__EXERCISE DIRECTIONS__:
In your copy, repeat each record exactly and include no pictures.
━━━ RECORD EXTRACTS ━━━
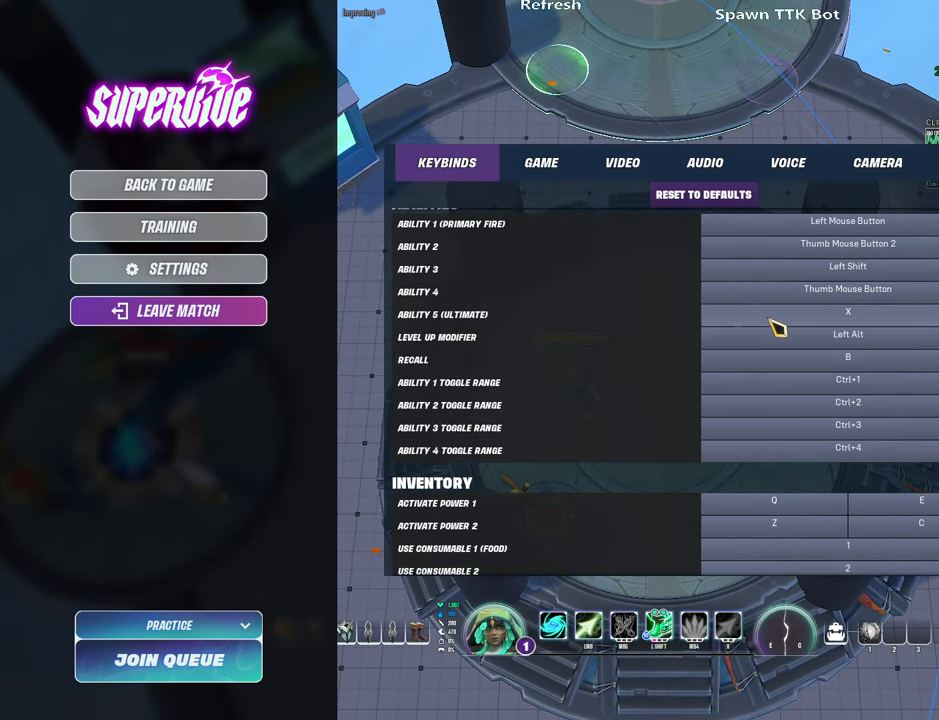
{"keys": [], "mouse": [], "events": []}
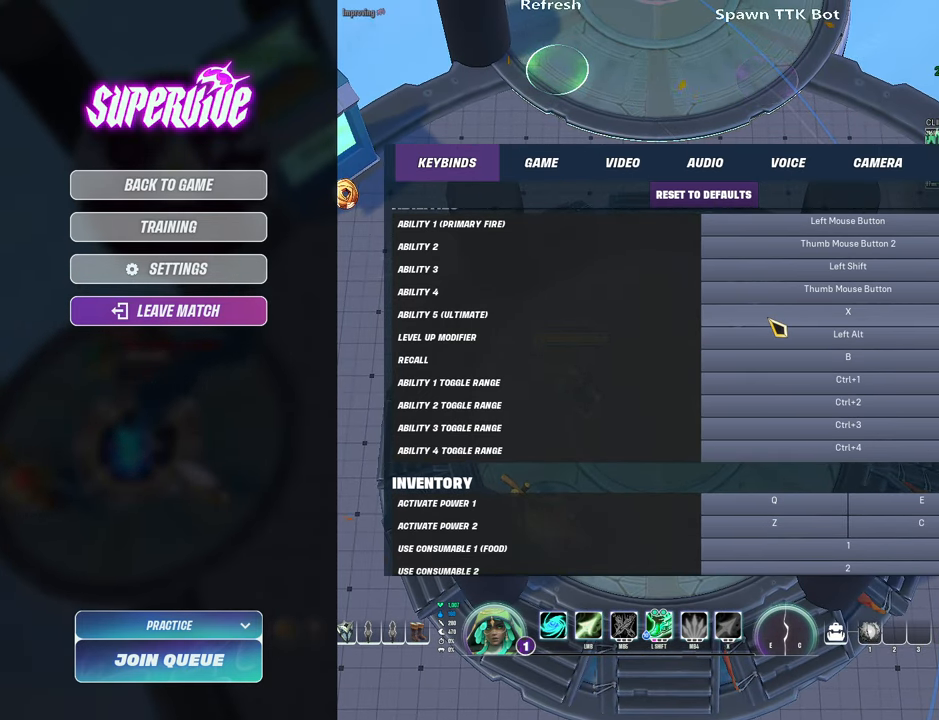
{"keys": ["d"], "mouse": [], "events": [[367, "d", "down"]]}
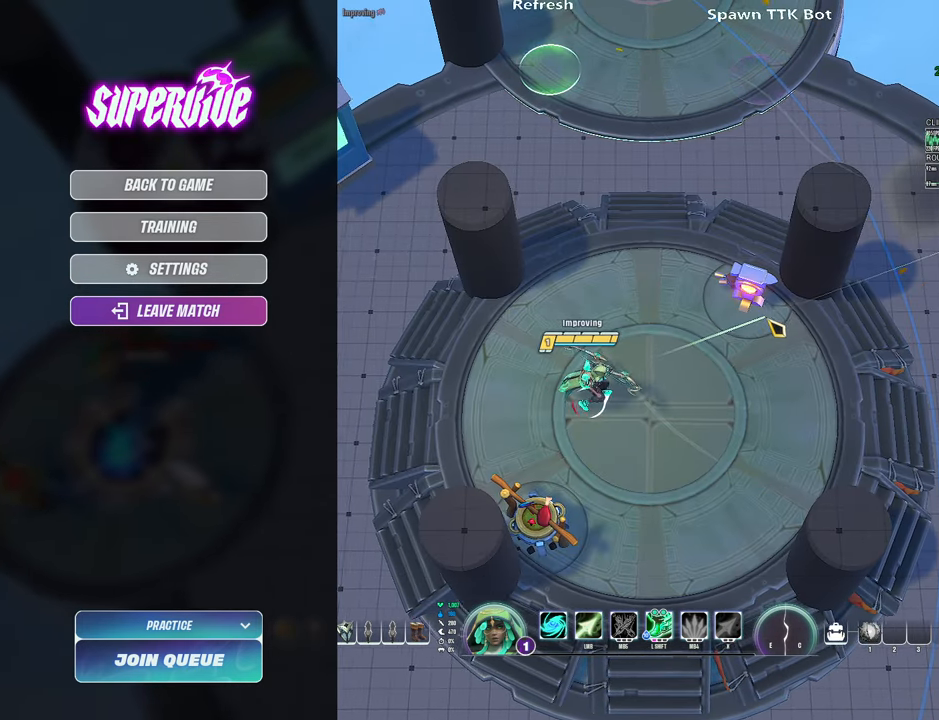
{"keys": ["d", "x"], "mouse": [], "events": [[483, "x", "down"]]}
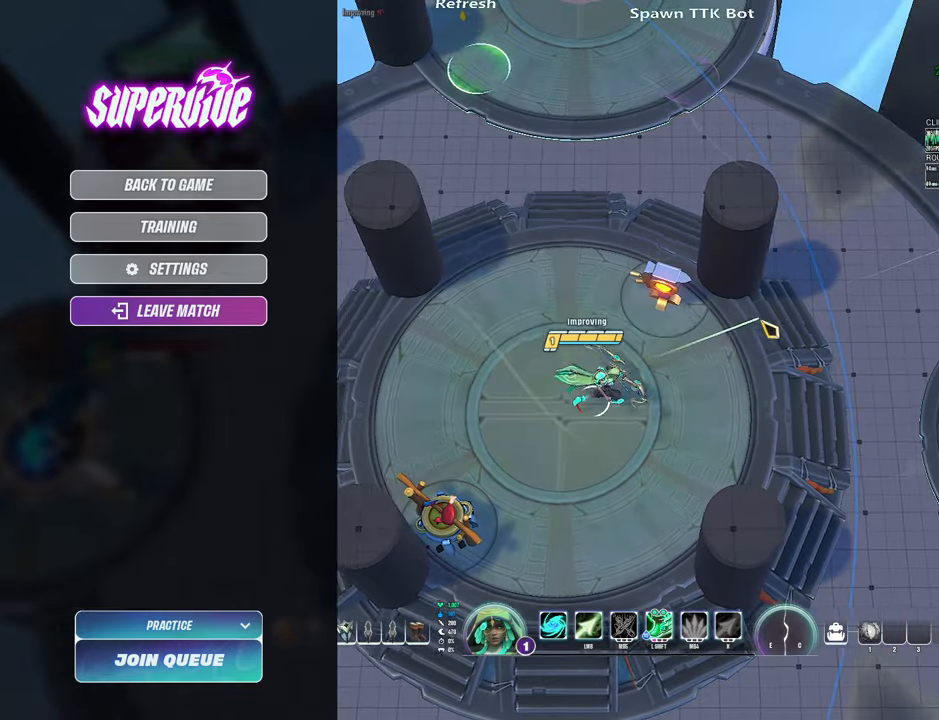
{"keys": ["d", "x"], "mouse": [], "events": [[83, "x", "up"], [166, "x", "down"], [266, "x", "up"], [333, "x", "down"], [433, "x", "up"], [500, "x", "down"]]}
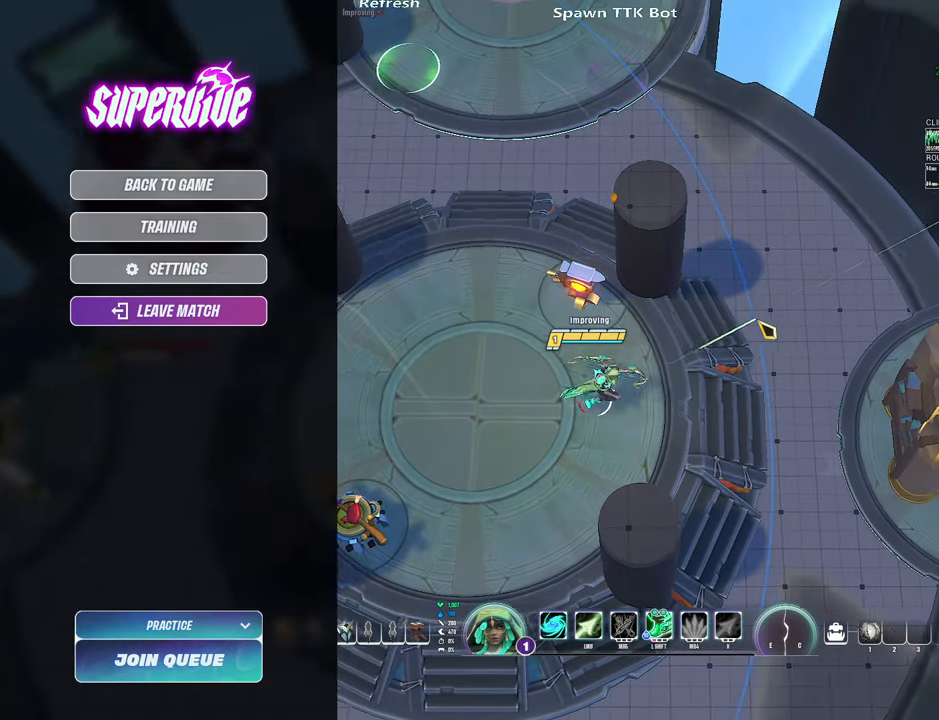
{"keys": [], "mouse": [], "events": [[116, "x", "up"], [316, "d", "up"]]}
━━━
__ANSWER__:
{"keys": [], "mouse": [], "events": []}
{"keys": ["d"], "mouse": [], "events": [[367, "d", "down"]]}
{"keys": ["d", "x"], "mouse": [], "events": [[483, "x", "down"]]}
{"keys": ["d", "x"], "mouse": [], "events": [[83, "x", "up"], [166, "x", "down"], [266, "x", "up"], [333, "x", "down"], [433, "x", "up"], [500, "x", "down"]]}
{"keys": [], "mouse": [], "events": [[116, "x", "up"], [316, "d", "up"]]}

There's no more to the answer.